I’ve learned a lot by not drinking. Firstly other people drink a lot less that I thought they did, I’ve noticed this through observation and through reading things like this. For those that can’t be bothered; social perceptions of university drinking habits are actually wildly exaggerated, but people try to live up to these exaggerated beliefs. Informing people of the actual social norms (65% of students have four drinks or less on a night out) reduces the alcohol abuse in colleges by over 10%.
Another disturbing read if you’ve left university (or never went in the first place) is this brief news report by sky news.
So, I’ve got a much healthier outlook on drinking, do you need one?
So how can a visit to bingo cause a sudden change of heart where the thought of eating an animal is concerned? Well ok the visit to bingo was an incidental factor. Bingo by the way is surprisingly fun, even for an active young adult like me.
Matt’s girlfriend Charlotte is a vegan. One of the people that was going to bingo had recently had a birthday and Charlotte had baked him a vegan chocolate cake that was actually very nice. With no eggs or milk I have no idea how that works.
Charlotte explained (after revealing the lack of animal in the cake) that she always hoped that people would turn vegan after realising that it’s not actually all that bad.
This is not the reason I have been considering the whole vegetarian aspect. What really impressed me was Charlotte’s compassion towards all living things, including flies. Conversations can meander and an anecdote came up to illustrate this point, but I won’t delve into that now.
You see this compassion got me thinking. I’ve always been interested in Buddhism, Taoism and general eastern philosophies and religions. Quite a few of these condemn or discourage the consumption of meat. So the thought came about that perhaps if I feel like taking any of these beliefs seriously I should give vegetarianism a go.
However considering vegetarianism from a moralistic standpoint raises lots of problems with my lifestyle.
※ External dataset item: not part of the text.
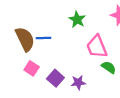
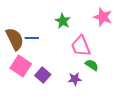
pink square: (32, 68) -> (21, 66), size x1.5
purple star: (78, 83) -> (75, 79), moved

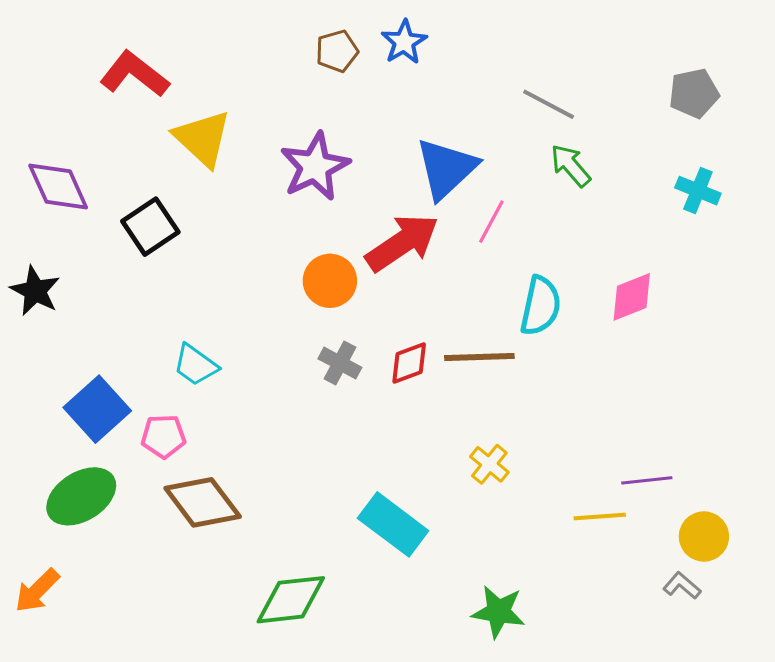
I couldn’t take the ‘moral high ground’ of not eating meat without becoming a hypocrite. I have leather shoes, and a suede jacket. I live far from work so my journey is probably quite bad for the environment. My job basically entails making it easier for people to kill other people. I’ve always taken a slightly patriotic and pragmatic standpoint to this; I can’t stop there being wars and I’d rather that ‘our guys’ had as much of an advantage as possible. All this would be called into question if I became a vegetarian for moral reasons.
There is a possibility that I would try it for a few months ‘just to see’, I can quite easily imagine my resolve crumbling the first time I had a meal out though. (Unlike with the whole alcohol thing, still T-total and three days to go).
So will I become a vegetarian? It’s still a thought that’s going to tumble around in my head, but in the short term is seems highly unlikely – i.e. not today.
What colour is silence?
The popular saying is that silence is golden. I don’t believe this as it seems obviously designed to shut up annoying children.
Well the short answer is that the colour of silence totally depends on the context. In the case of my blogging silence over the last few weeks…. I’d have to say some kind of lazy blue, or perhaps a warm fuzzy orange.
I’ve got lots of things I want to blog about including an mp3 phone workout aid and a trip to bingo that left me considering becoming a vegetarian (seriously). And no you’ll never guess why.
Hopefully over the next few days I’ll catch up with these topics as I’m visiting my parents and having a week off work. None too soon I say, I’ve been finding it harder and harder to concentrate at work and am putting down to over four months with no break longer than a weekend.
Doesn’t help that when I know I’ve got a holiday coming my brain always seems to shut-down about a week early. Surprisingly I managed to finish two projects in the last week. Go me.